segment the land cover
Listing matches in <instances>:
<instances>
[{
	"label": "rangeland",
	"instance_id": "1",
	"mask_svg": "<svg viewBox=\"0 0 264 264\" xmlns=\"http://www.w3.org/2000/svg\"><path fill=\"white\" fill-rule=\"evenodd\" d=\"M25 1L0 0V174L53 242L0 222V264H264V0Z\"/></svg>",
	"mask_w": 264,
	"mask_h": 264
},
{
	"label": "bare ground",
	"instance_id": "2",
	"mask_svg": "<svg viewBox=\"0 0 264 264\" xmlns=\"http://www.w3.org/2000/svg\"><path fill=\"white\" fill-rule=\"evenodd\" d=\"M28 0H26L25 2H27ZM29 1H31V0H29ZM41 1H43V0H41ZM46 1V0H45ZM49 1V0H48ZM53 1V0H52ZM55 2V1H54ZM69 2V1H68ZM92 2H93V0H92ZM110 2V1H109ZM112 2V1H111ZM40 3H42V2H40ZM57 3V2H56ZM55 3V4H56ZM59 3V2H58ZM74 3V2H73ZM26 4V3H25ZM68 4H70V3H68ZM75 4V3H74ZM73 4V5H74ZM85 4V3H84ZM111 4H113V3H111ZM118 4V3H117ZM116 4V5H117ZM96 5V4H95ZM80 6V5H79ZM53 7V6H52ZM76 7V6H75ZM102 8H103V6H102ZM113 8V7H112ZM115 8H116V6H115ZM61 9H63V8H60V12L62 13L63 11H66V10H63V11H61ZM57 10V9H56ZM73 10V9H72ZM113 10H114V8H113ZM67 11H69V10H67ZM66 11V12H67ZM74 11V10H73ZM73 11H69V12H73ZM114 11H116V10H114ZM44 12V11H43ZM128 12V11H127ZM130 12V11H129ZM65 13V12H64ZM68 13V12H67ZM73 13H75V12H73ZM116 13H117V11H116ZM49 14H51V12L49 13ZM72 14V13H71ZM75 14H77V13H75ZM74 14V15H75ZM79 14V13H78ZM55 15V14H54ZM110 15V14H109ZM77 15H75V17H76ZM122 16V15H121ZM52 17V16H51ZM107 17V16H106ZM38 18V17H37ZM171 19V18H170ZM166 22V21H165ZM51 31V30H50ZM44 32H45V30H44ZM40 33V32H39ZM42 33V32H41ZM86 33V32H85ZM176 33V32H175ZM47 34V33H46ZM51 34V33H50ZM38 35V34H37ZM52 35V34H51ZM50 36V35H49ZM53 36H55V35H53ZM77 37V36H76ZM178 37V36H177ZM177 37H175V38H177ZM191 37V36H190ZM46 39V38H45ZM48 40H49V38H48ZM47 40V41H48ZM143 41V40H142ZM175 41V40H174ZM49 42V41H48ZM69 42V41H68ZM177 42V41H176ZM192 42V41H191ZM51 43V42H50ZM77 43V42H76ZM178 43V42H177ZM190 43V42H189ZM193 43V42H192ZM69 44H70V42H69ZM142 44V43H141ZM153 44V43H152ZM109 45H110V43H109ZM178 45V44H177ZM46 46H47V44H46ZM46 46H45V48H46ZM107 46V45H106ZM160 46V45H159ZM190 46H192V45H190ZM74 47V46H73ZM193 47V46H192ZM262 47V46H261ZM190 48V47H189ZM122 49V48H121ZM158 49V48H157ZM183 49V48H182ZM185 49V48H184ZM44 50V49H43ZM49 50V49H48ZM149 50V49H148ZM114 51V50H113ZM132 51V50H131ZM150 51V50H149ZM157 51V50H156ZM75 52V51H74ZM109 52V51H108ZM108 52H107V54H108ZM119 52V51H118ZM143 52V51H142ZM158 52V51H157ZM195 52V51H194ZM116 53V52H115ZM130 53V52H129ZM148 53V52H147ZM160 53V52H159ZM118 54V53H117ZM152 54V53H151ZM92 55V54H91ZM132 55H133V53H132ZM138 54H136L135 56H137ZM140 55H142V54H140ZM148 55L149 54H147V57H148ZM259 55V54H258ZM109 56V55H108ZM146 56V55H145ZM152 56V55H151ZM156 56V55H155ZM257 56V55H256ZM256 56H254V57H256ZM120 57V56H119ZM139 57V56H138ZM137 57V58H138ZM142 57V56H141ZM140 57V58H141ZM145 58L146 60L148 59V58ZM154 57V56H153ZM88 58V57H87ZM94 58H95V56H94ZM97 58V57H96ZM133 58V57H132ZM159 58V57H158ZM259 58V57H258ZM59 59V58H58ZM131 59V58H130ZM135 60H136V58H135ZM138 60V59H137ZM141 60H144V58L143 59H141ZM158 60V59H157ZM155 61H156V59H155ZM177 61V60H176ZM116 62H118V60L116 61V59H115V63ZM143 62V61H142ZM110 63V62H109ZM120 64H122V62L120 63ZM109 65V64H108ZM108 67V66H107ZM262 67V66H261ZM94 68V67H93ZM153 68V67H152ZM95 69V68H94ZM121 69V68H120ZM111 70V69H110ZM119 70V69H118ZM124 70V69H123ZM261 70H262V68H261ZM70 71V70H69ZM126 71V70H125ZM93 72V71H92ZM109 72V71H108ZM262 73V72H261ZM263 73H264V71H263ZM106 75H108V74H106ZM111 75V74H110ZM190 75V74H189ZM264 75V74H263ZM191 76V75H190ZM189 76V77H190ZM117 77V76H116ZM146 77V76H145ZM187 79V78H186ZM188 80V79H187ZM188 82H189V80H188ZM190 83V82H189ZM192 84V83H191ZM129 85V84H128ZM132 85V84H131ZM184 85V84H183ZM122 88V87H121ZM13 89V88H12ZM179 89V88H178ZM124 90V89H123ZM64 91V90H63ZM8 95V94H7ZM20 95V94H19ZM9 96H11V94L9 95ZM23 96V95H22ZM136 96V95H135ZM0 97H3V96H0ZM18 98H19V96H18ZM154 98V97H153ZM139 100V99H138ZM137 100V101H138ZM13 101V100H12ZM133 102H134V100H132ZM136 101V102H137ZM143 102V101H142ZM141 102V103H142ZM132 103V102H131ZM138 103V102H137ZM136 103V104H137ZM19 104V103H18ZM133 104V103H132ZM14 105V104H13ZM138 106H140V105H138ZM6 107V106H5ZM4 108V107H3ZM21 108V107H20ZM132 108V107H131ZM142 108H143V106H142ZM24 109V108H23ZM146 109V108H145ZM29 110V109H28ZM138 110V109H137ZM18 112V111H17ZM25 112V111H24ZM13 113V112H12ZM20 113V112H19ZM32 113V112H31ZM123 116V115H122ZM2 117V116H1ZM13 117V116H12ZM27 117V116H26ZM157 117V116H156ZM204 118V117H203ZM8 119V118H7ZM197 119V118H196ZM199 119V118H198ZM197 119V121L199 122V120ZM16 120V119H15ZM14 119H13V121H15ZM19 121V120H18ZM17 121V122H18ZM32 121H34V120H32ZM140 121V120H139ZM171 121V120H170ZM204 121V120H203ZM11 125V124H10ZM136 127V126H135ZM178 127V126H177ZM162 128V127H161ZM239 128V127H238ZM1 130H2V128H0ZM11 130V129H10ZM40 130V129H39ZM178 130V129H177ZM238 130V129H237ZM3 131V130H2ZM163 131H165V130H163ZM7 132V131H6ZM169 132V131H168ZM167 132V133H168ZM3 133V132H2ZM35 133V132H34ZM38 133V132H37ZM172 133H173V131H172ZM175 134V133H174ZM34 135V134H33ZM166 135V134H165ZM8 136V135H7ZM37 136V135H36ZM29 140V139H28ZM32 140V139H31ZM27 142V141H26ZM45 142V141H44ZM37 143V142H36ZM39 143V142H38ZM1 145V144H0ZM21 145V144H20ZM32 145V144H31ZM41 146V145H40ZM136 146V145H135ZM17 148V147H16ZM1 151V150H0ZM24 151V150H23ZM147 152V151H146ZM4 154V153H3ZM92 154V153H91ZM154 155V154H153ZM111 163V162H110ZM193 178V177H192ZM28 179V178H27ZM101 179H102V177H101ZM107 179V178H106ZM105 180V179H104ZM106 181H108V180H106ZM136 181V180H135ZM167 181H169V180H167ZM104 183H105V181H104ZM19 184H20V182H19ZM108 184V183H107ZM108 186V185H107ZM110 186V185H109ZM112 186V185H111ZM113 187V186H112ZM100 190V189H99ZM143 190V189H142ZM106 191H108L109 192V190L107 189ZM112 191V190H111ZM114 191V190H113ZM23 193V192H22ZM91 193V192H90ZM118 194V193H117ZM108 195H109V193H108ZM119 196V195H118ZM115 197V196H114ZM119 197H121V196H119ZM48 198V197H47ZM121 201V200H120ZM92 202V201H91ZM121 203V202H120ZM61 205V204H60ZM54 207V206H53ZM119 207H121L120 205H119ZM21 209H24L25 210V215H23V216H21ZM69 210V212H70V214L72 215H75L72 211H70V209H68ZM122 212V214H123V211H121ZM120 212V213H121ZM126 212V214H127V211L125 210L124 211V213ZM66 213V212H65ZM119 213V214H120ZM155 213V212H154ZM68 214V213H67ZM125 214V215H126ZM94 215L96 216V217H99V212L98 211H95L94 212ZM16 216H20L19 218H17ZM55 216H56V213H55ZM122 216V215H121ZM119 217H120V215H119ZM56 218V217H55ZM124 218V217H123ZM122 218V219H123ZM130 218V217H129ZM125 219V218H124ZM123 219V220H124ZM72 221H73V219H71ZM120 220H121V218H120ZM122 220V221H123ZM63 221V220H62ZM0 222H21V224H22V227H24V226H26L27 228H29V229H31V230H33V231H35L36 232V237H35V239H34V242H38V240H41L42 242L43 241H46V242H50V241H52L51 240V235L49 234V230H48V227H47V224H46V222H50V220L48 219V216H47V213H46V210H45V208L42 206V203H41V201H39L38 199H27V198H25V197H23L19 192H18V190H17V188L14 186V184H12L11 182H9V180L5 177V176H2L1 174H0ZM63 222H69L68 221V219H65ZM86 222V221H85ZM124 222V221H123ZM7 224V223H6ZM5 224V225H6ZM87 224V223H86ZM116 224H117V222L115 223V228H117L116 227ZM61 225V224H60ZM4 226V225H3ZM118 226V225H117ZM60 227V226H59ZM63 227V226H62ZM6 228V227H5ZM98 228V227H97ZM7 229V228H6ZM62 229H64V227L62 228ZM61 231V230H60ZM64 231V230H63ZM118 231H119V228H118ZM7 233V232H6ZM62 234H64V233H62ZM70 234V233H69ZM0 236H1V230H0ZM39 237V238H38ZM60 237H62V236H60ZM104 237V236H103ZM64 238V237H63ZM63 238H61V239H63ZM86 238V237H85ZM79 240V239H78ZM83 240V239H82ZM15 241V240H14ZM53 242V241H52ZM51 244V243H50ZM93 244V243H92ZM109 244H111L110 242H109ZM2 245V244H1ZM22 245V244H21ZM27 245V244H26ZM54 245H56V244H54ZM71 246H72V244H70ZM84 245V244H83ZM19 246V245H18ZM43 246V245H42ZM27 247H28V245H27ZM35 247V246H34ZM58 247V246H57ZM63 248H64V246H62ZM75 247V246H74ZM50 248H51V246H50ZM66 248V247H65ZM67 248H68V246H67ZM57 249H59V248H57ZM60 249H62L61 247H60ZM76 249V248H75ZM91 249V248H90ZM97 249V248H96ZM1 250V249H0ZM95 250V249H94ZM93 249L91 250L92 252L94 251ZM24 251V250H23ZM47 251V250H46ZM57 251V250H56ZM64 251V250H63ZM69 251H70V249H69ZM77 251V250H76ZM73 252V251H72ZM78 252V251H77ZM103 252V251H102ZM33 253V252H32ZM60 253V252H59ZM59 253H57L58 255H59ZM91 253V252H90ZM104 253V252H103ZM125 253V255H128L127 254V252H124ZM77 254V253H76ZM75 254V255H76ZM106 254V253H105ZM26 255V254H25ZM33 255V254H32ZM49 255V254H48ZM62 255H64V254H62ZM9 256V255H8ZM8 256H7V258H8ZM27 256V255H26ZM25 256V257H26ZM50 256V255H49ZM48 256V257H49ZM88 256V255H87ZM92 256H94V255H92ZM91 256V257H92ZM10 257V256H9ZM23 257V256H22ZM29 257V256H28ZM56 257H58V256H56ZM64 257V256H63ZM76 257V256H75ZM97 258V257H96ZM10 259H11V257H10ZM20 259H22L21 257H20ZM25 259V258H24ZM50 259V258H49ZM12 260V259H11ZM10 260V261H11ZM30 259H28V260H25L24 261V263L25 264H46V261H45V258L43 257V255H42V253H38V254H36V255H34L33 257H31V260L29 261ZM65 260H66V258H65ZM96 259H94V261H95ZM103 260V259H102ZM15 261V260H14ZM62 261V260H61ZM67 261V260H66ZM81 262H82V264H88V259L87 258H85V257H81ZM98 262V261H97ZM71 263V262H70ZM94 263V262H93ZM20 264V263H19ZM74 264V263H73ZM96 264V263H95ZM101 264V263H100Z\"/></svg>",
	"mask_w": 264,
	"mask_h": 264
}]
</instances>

**What to do**. Return each line of the entries above that contains the string "instances".

**Written solution**.
Listing matches in <instances>:
<instances>
</instances>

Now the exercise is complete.